* [Supplied data]
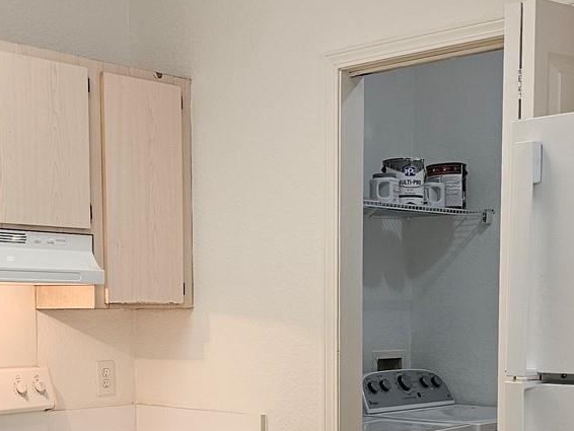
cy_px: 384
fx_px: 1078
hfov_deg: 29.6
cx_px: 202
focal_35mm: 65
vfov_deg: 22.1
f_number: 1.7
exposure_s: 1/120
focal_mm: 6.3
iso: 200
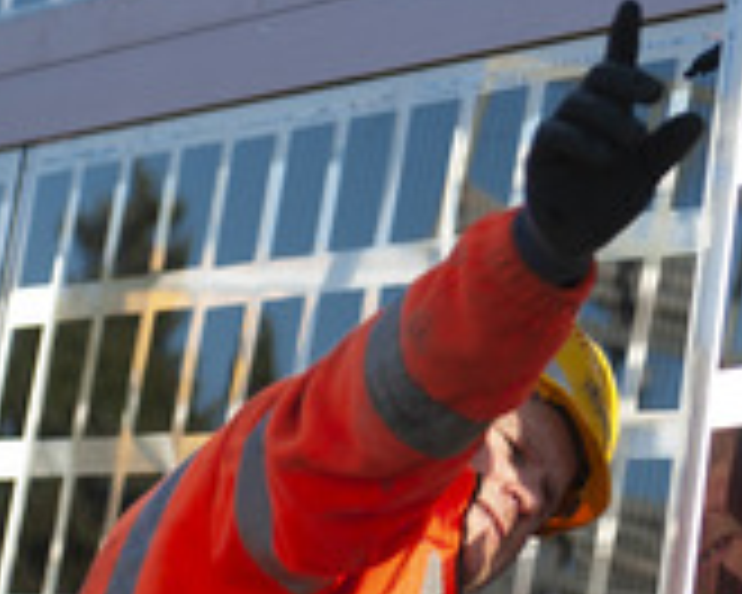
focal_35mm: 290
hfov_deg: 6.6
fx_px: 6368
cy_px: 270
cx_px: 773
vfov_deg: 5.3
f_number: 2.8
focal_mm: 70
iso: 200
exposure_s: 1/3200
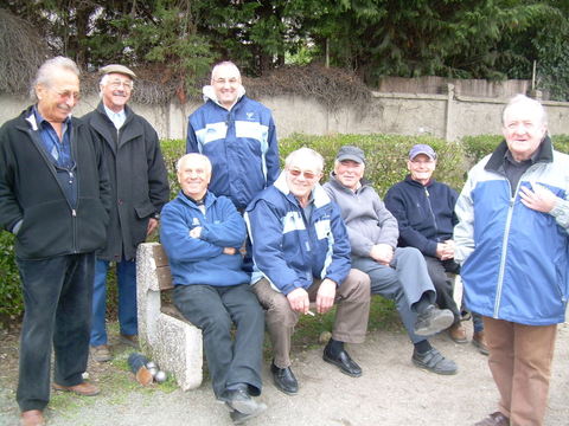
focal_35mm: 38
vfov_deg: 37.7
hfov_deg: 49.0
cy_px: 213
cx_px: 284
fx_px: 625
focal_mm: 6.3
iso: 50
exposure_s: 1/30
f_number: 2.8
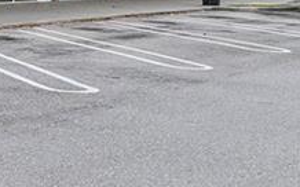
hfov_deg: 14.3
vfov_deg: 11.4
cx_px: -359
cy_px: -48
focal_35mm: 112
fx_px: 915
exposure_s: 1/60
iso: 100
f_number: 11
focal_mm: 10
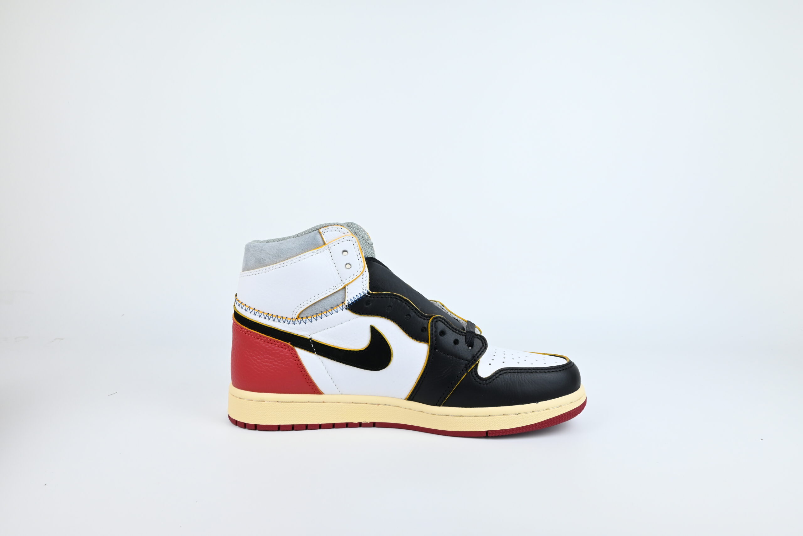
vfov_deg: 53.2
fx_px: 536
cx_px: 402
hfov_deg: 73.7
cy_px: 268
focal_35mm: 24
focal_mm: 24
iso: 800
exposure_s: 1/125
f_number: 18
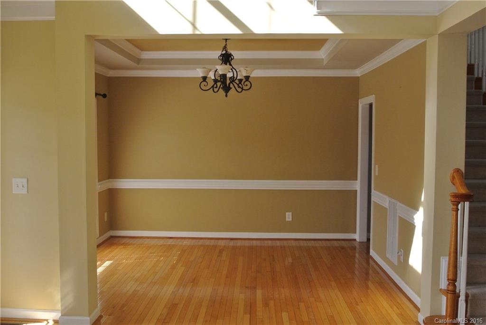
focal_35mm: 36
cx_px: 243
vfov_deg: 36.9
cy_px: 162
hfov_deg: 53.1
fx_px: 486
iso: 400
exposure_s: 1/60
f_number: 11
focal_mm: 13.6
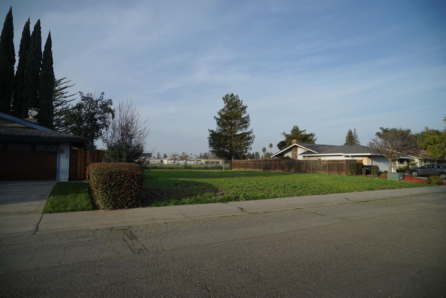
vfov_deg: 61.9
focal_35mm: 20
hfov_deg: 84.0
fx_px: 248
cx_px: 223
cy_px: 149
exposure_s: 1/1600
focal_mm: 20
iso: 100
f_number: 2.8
---
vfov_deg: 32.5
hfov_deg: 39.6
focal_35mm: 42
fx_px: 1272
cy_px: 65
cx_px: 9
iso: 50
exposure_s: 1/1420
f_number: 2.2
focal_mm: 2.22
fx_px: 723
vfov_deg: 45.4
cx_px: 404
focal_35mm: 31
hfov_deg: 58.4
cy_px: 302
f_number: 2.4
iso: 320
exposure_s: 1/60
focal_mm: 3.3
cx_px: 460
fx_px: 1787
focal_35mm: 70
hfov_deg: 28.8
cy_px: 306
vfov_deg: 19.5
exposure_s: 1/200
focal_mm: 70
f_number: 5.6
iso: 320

* [Work to be completed] Skipping every picture, transcribe exactly the lines above from the one containing "hfov_deg: 29.6" through the one containing "hfov_deg: 49.0", both included.

* [Exercise answer]
hfov_deg: 29.6
cx_px: 202
focal_35mm: 65
vfov_deg: 22.1
f_number: 1.7
exposure_s: 1/120
focal_mm: 6.3
iso: 200
focal_35mm: 290
hfov_deg: 6.6
fx_px: 6368
cy_px: 270
cx_px: 773
vfov_deg: 5.3
f_number: 2.8
focal_mm: 70
iso: 200
exposure_s: 1/3200
focal_35mm: 38
vfov_deg: 37.7
hfov_deg: 49.0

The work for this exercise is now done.